***** Supplied material
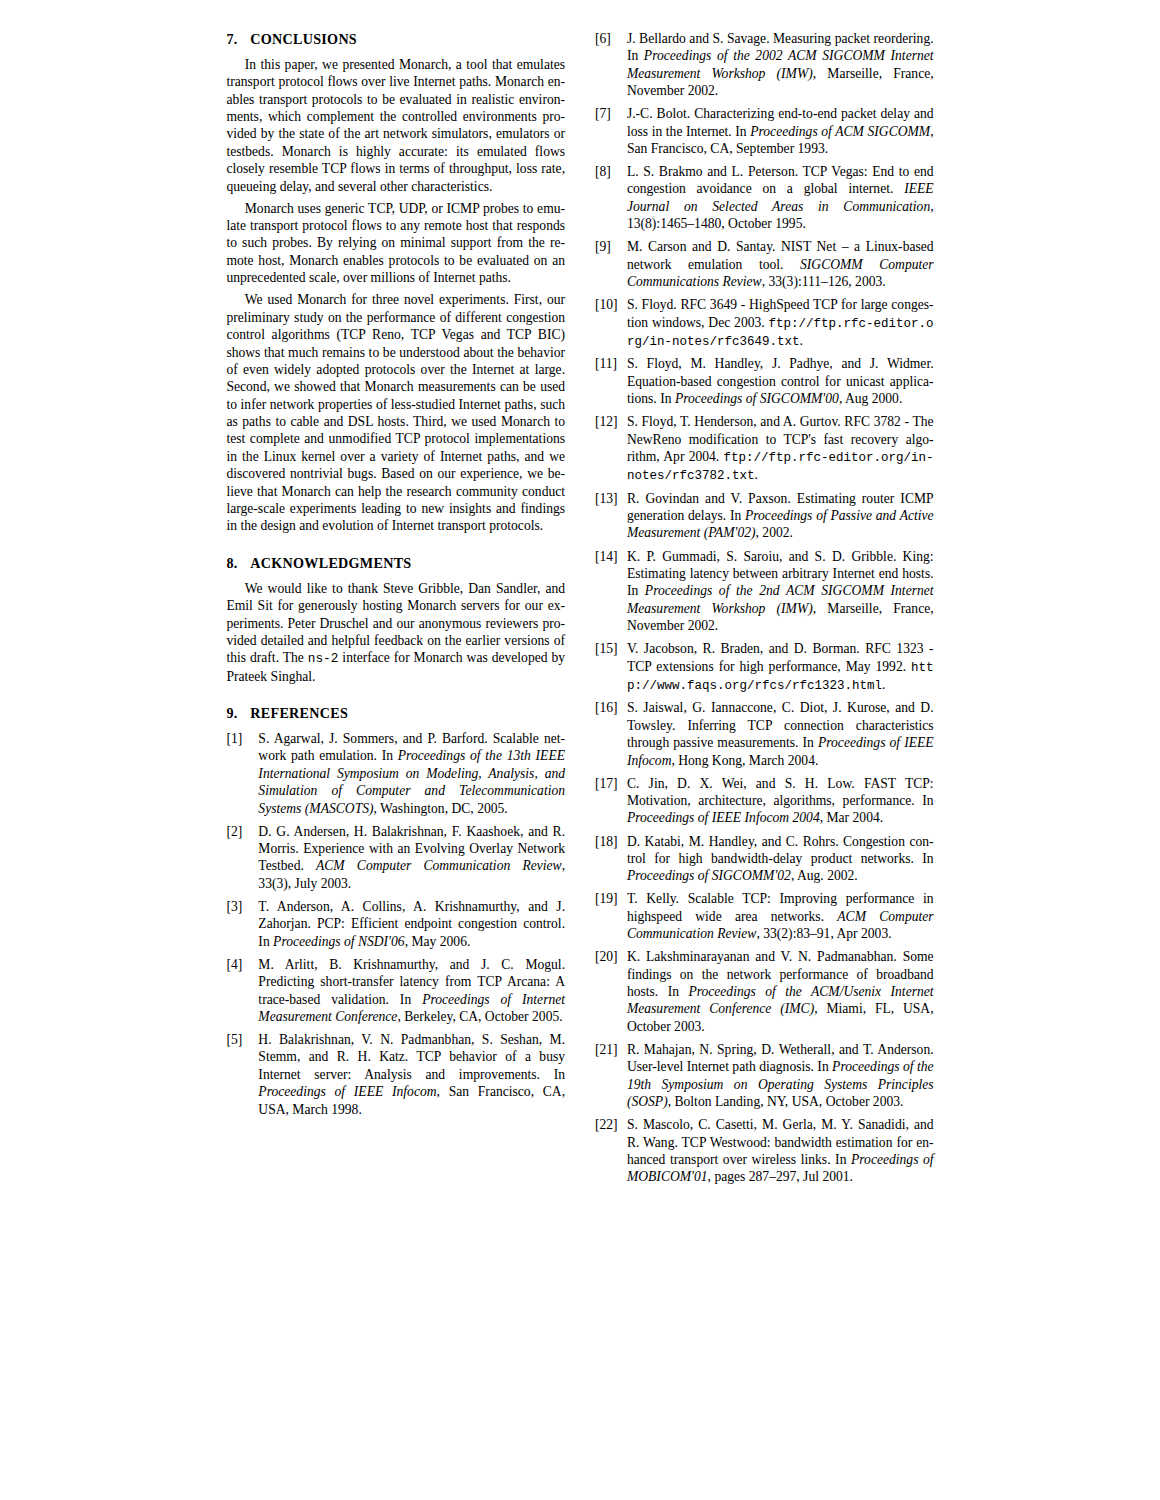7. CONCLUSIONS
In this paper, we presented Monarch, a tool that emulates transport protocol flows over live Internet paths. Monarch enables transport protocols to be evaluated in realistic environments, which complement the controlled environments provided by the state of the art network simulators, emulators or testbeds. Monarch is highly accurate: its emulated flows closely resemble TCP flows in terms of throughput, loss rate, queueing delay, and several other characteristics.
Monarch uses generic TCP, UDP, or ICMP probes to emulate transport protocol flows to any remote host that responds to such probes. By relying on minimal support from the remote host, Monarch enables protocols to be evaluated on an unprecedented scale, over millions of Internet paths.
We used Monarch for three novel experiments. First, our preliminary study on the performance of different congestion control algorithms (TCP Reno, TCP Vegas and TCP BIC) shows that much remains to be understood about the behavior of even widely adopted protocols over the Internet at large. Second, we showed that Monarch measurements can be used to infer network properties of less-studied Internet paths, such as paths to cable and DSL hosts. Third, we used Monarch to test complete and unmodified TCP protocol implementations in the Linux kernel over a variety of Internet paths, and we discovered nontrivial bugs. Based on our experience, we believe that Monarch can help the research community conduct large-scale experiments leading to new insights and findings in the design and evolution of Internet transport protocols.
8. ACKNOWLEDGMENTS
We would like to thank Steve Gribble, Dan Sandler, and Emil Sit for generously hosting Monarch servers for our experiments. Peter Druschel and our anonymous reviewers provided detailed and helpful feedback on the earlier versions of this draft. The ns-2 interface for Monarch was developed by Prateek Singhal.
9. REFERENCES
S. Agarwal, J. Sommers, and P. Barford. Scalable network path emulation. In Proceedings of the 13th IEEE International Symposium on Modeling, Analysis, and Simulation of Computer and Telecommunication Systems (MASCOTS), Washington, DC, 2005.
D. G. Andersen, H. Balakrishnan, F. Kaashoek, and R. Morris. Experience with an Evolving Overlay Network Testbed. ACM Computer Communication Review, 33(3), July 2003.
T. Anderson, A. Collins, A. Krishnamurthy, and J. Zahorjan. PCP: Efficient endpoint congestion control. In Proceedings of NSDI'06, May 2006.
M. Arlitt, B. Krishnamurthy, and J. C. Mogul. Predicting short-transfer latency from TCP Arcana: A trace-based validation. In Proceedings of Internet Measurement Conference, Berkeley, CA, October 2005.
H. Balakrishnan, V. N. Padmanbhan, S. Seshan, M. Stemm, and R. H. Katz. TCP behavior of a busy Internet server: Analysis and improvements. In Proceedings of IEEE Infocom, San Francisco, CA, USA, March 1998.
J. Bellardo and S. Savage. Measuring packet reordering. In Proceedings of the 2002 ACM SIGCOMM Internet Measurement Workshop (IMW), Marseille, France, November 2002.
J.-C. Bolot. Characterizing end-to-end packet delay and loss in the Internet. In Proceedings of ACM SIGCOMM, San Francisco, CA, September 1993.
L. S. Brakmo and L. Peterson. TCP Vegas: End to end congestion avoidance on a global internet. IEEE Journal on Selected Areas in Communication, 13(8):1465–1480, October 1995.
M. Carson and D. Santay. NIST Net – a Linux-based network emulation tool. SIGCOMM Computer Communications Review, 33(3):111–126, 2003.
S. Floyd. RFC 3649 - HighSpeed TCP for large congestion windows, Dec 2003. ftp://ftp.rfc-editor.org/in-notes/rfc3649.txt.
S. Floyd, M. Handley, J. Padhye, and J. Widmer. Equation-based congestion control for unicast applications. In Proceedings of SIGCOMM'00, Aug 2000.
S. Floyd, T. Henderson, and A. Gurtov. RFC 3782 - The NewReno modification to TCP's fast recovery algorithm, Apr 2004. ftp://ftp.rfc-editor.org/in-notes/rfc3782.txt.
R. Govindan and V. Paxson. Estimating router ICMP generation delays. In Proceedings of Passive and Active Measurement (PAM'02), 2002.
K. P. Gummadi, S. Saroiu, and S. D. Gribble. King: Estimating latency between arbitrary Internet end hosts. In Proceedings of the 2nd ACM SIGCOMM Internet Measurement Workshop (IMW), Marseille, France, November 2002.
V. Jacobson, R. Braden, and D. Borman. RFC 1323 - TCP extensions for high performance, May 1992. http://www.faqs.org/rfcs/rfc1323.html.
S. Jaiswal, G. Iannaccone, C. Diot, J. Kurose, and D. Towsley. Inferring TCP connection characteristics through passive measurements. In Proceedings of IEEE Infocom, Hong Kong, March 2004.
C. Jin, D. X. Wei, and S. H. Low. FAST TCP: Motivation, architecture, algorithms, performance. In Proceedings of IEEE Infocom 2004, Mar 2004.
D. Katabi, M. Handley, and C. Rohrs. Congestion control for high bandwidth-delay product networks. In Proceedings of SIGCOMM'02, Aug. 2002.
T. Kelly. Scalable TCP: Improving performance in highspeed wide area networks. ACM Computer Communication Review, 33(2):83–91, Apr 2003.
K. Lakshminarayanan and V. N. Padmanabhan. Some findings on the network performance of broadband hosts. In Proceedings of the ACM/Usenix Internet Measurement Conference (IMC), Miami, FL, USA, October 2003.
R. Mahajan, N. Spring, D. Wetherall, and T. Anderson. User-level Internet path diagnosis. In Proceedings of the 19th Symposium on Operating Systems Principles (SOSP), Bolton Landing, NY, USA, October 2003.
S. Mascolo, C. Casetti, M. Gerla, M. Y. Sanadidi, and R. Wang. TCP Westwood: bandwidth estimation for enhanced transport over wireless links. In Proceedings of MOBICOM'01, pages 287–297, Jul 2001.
**********
***** Supplied material
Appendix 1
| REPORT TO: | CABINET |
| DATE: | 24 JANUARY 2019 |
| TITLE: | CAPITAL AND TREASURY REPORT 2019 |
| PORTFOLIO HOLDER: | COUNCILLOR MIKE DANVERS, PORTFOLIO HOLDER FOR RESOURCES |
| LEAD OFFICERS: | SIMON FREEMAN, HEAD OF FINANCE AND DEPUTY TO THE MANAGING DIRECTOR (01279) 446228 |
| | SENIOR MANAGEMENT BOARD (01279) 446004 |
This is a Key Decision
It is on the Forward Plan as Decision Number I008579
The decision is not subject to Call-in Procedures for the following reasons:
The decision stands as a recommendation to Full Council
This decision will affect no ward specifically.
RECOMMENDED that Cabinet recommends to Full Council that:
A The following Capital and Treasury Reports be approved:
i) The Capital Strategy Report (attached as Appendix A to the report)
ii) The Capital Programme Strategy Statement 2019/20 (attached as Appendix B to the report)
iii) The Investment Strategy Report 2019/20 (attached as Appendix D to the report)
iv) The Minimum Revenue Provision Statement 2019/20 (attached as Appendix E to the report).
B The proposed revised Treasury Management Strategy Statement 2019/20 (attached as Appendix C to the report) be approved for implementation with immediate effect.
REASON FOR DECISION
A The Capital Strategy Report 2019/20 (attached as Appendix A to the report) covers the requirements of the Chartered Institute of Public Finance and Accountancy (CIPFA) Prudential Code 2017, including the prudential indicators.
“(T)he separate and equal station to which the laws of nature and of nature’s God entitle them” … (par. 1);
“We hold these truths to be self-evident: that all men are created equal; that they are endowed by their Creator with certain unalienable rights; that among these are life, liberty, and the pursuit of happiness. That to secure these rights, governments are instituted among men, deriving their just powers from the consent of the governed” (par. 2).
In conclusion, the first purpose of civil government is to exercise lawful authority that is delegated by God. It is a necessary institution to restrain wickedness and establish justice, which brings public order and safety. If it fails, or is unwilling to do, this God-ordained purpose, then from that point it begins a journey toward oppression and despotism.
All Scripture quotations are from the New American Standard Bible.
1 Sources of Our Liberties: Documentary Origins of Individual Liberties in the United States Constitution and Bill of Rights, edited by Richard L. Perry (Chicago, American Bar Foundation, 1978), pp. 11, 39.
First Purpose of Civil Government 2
**********
***** Supplied material
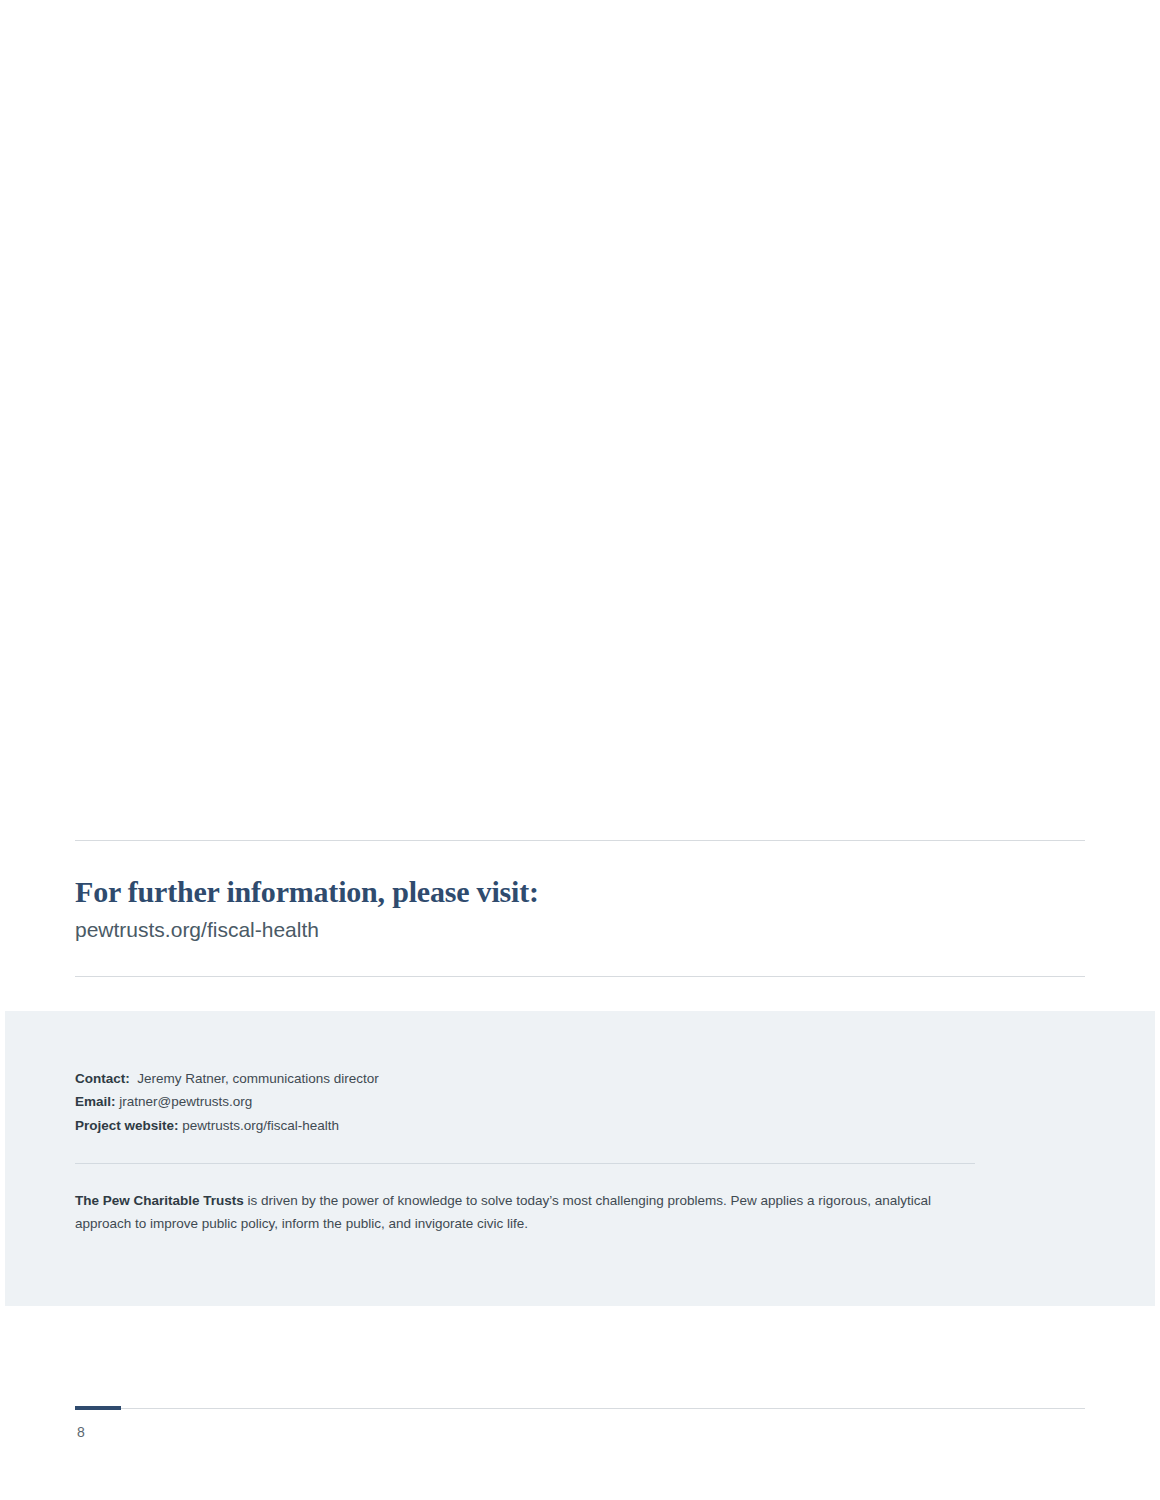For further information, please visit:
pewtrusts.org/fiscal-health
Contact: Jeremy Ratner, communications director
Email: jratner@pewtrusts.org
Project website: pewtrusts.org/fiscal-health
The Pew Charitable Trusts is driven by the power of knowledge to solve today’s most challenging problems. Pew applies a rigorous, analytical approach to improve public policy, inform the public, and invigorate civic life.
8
**********
> **Work task**
Look over the entries above. Copy every line that contains the word "notes".

> **Output for this exercise**
S. Floyd. RFC 3649 - HighSpeed TCP for large congestion windows, Dec 2003. ftp://ftp.rfc-editor.org/in-notes/rfc3649.txt.
S. Floyd, T. Henderson, and A. Gurtov. RFC 3782 - The NewReno modification to TCP's fast recovery algorithm, Apr 2004. ftp://ftp.rfc-editor.org/in-notes/rfc3782.txt.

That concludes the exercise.